I wasn’t expecting that change for my family would happen overnight, but I guess I also didn’t expect to have so many challenges either. Some days, especially when Annalee was younger and in the lower grades, we had some pretty tough days at school. I recall thinking “Oh boy… what have I gotten myself into?” Not only was I busier with being involved at school and running my business, but I also had to deal with the dynamics of other children, parents and teachers too. I questioned whether or not it was the right place for us after all. Right around that time when I had all of these questions and doubts, I was approached by the lead for Parent Ed to join the team. Needless to say, I didn’t quite jump at the opportunity. Why would the team want someone like me? I only know how to arrange beautiful flowers. I wasn’t even sure I believed in Positive Discipline at the time, so how could I possibly facilitate it for other parents?! I gave it a lot of thought, and selfishly I decided that the only way for me to become a better parent was to learn as much as I could. There is a saying that is used pretty often in the world of floral designers and events professionals that are starting out: “just fake it until you make it!” I thought this was a great area where that saying might apply.

I went through the required training needed to facilitate the material to other parents. Towards the end of the course was an activity that has always stuck with me. It compared practicing Positive Discipline with learning to ride a bike. The gist of it was this: at first you are scared and hesitant, then you get on, fall, and probably get hurt. Eventually you get back on and are riding a bike. In the beginning, you don’t ride very well and are wobbly, but with time you get better at it. Eventually, you don’t even think about how to do it anymore, you just do. Then it becomes second nature, and you may even begin exploring how to do wheelies or ride without using the handlebars. Just like learning to ride a bike, as with all new experiences, you have to trust in the process.

You may ask, where I am in the process now? Well my daughter is in the 4th grade, so that means we have adopted this philosophy for about five school years now. I am right around the part where it definitely feels more natural and is starting to become second nature. Don’t get me wrong, though. We still have our challenges, and yes, I do yell at my kids sometimes, and I still lock myself in the bathroom. But I have learned that this is only human, and my kids need to see this from time to time to understand that I, too, have my bad days. We will always have our moments, but now we have plenty of tools to help us to recover from these challenges in a way that is respectful to one another.

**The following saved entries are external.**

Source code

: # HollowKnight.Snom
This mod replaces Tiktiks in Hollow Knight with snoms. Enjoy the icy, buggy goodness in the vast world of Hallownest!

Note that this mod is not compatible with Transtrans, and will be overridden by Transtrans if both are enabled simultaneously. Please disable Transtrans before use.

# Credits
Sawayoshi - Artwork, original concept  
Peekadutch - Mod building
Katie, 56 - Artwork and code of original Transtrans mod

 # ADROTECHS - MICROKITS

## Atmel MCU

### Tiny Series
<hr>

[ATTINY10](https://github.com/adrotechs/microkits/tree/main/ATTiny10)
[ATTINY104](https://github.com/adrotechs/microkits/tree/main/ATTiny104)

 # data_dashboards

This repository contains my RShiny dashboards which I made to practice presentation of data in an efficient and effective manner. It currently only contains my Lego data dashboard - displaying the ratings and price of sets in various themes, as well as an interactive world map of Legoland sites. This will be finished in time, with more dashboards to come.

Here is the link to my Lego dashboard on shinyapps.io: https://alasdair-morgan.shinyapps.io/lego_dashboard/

I’ve been called a veteran parent (crazy!), and have been asked for advice and reassurance. I tell these parents to trust in the process. Whereas, before, I had no other older children of my own with which to compare our early experiences, I now have amazing stories about what my kids have taught me. I am in awe of how my daughter has blossomed into a person who can put together a spreadsheet about where she wants to go for middle school, and why one is better than the other. This, by the way, is because she has had amazing teachers who have supported and allowed her to own her education. I am touched by how she can be an up-stander for her friends and how they have learned to resolve problems on their own. I am proud that she has so many more words than me to express how she feels and why (sometimes a bit scary though, lol). And I believe, wholeheartedly, that this will be the same way for my first grade son Nolan. I am trusting in the process.